(Description of the task) Copy out, with no changes, every line from the one containing "Rendered at 1275 by 1650 pixels." through the one containing "picture [441, 1099, 834, 1264]", including both of those lines.

(Entries supplied)
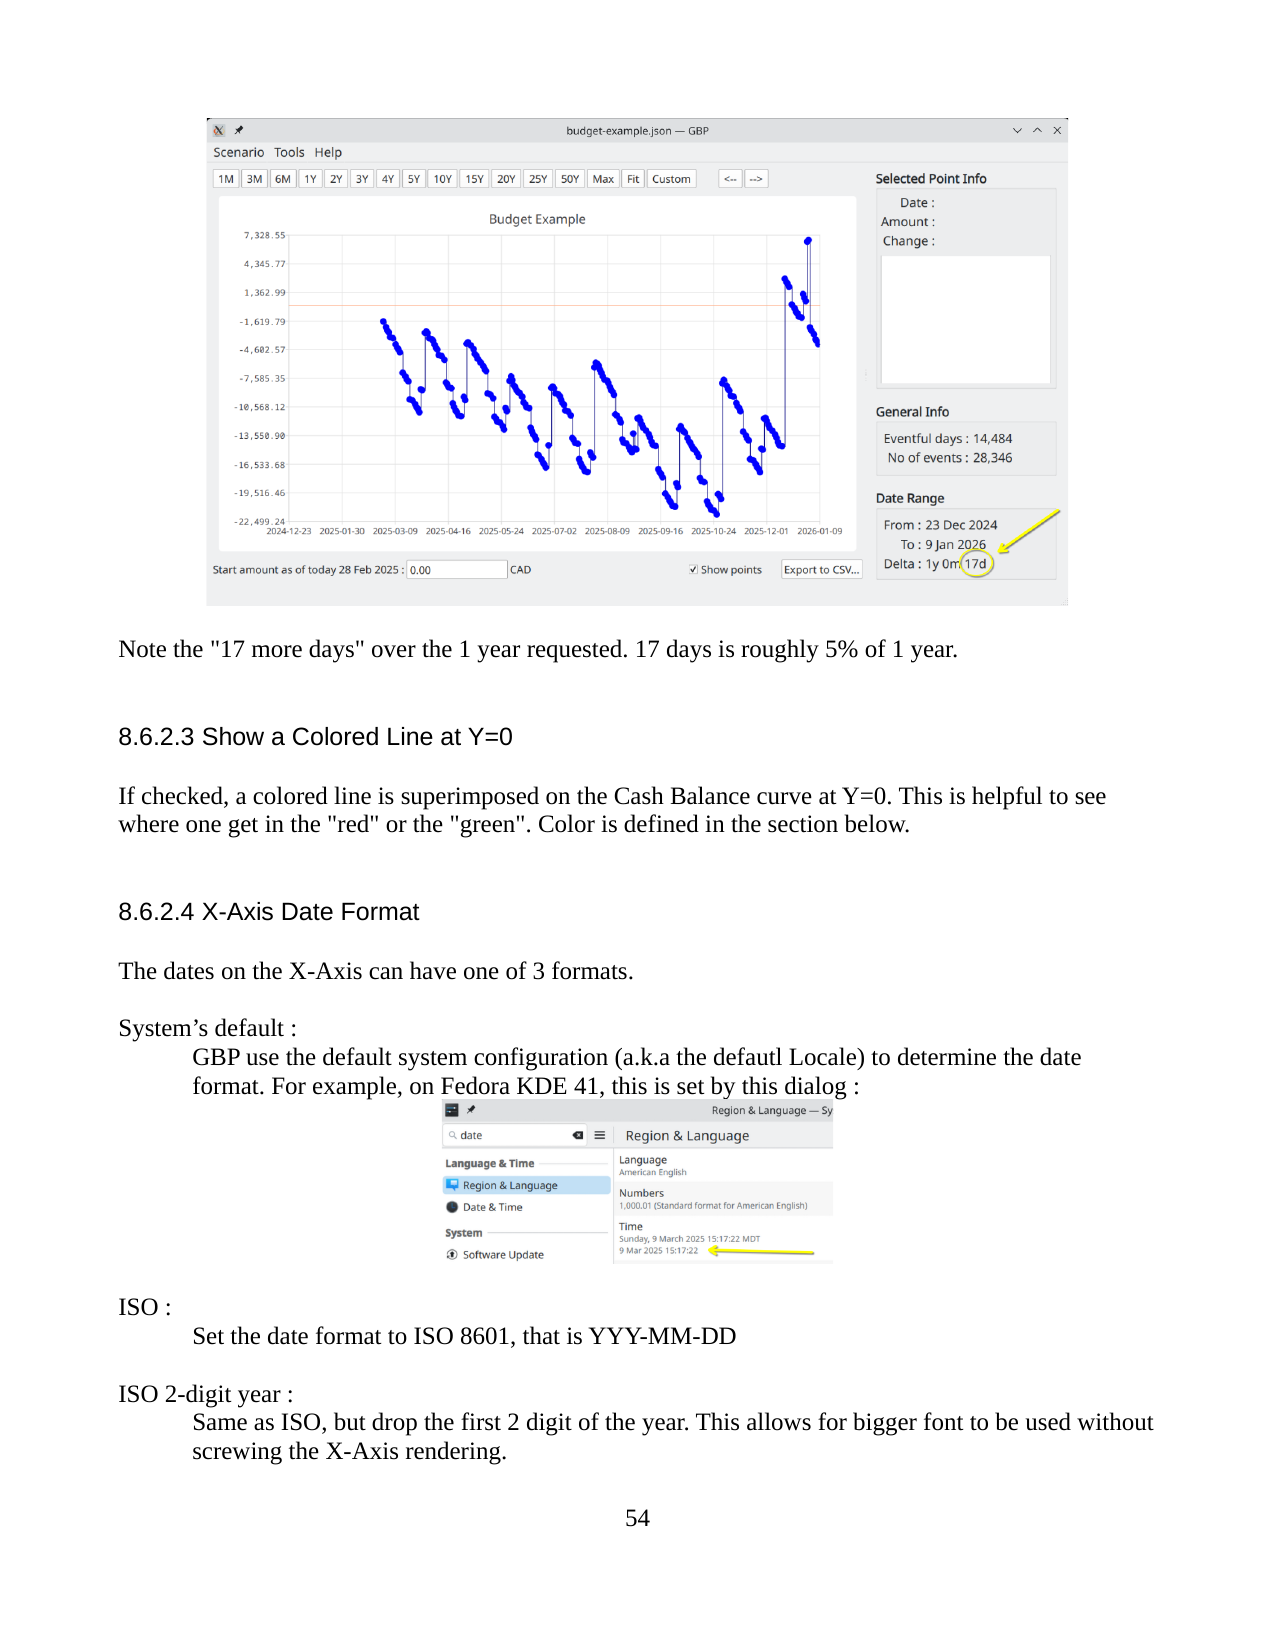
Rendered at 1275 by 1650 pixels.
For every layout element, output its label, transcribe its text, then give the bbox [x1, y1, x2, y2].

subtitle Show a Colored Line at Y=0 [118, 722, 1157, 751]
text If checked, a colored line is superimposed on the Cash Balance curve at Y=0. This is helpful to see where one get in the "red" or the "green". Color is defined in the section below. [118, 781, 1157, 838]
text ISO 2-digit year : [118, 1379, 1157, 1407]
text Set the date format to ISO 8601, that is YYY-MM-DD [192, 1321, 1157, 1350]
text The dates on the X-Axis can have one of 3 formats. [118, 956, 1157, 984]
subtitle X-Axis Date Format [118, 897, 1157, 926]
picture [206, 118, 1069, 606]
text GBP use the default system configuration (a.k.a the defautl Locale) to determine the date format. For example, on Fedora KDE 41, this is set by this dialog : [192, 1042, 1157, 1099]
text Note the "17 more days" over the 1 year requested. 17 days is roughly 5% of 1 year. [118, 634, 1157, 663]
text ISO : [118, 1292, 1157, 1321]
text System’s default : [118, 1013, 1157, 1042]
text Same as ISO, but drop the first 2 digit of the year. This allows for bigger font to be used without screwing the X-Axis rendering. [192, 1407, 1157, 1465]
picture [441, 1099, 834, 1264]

---

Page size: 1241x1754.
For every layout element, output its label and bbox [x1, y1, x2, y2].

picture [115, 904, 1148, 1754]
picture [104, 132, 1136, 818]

(Exercise output)
Rendered at 1275 by 1650 pixels.
For every layout element, output its label, transcribe its text, then give the bbox [x1, y1, x2, y2].

subtitle Show a Colored Line at Y=0 [118, 722, 1157, 751]
text If checked, a colored line is superimposed on the Cash Balance curve at Y=0. This is helpful to see where one get in the "red" or the "green". Color is defined in the section below. [118, 781, 1157, 838]
text ISO 2-digit year : [118, 1379, 1157, 1407]
text Set the date format to ISO 8601, that is YYY-MM-DD [192, 1321, 1157, 1350]
text The dates on the X-Axis can have one of 3 formats. [118, 956, 1157, 984]
subtitle X-Axis Date Format [118, 897, 1157, 926]
picture [206, 118, 1069, 606]
text GBP use the default system configuration (a.k.a the defautl Locale) to determine the date format. For example, on Fedora KDE 41, this is set by this dialog : [192, 1042, 1157, 1099]
text Note the "17 more days" over the 1 year requested. 17 days is roughly 5% of 1 year. [118, 634, 1157, 663]
text ISO : [118, 1292, 1157, 1321]
text System’s default : [118, 1013, 1157, 1042]
text Same as ISO, but drop the first 2 digit of the year. This allows for bigger font to be used without screwing the X-Axis rendering. [192, 1407, 1157, 1465]
picture [441, 1099, 834, 1264]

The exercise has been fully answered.